Camera metadata records
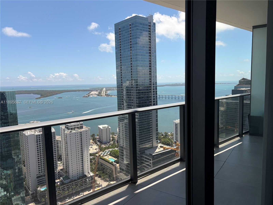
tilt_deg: -5.6
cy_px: 102
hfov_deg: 67.3
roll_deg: +1.3
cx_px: 136
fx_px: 205
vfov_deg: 53.1
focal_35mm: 26
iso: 50
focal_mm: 5.96
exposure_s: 1/3125
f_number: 1.6
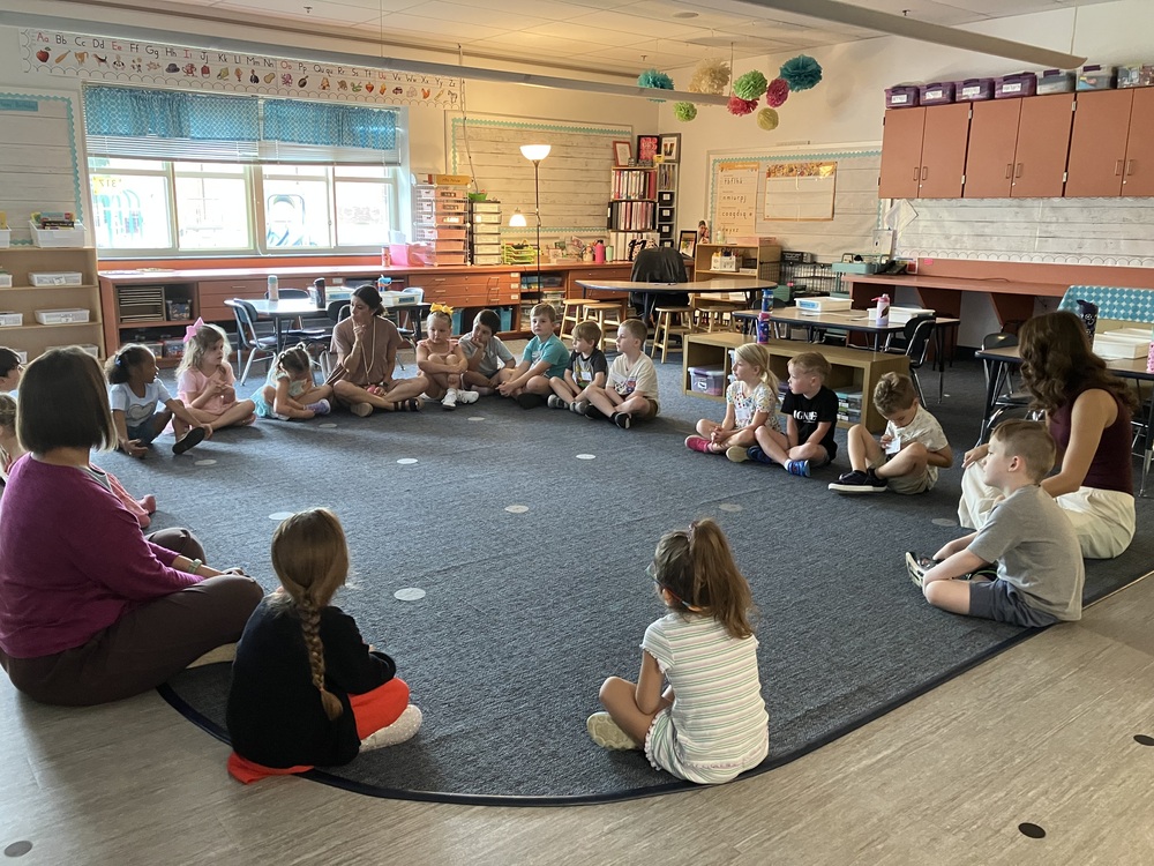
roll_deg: -1.2
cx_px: 577
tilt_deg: -11.1
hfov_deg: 63.4
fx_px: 933
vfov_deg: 49.7
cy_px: 433
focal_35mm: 28
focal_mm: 3.99
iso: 320
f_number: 1.8
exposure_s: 1/30
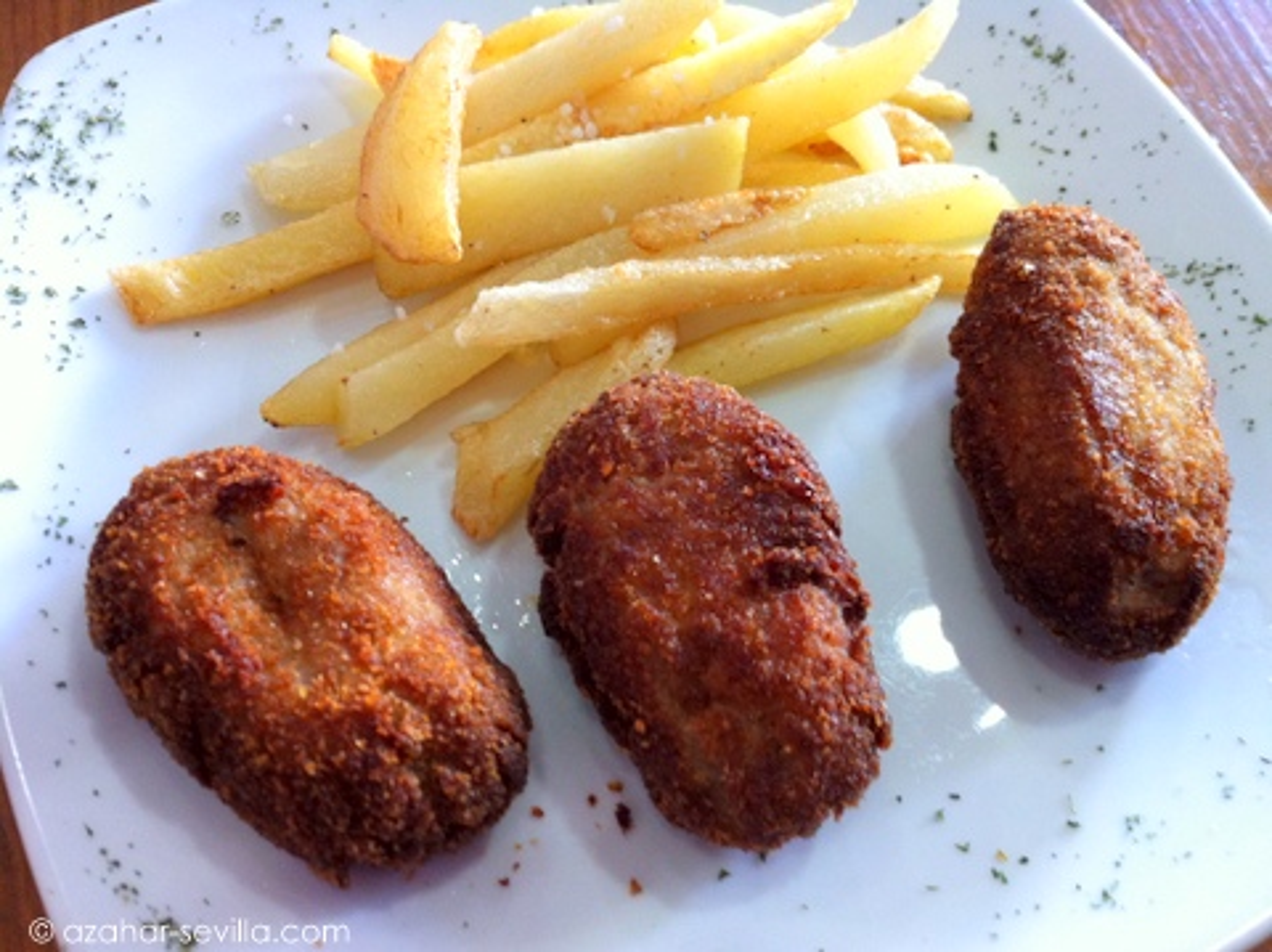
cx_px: 636
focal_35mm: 35
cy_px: 476
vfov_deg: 40.6
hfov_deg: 52.7
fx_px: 1285
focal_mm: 3.85
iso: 160
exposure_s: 1/15
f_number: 2.8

### Exercise objective
Pictures stay out; reproduce every line of the records exactly.

### Exercise response
tilt_deg: -5.6
cy_px: 102
hfov_deg: 67.3
roll_deg: +1.3
cx_px: 136
fx_px: 205
vfov_deg: 53.1
focal_35mm: 26
iso: 50
focal_mm: 5.96
exposure_s: 1/3125
f_number: 1.6
roll_deg: -1.2
cx_px: 577
tilt_deg: -11.1
hfov_deg: 63.4
fx_px: 933
vfov_deg: 49.7
cy_px: 433
focal_35mm: 28
focal_mm: 3.99
iso: 320
f_number: 1.8
exposure_s: 1/30
cx_px: 636
focal_35mm: 35
cy_px: 476
vfov_deg: 40.6
hfov_deg: 52.7
fx_px: 1285
focal_mm: 3.85
iso: 160
exposure_s: 1/15
f_number: 2.8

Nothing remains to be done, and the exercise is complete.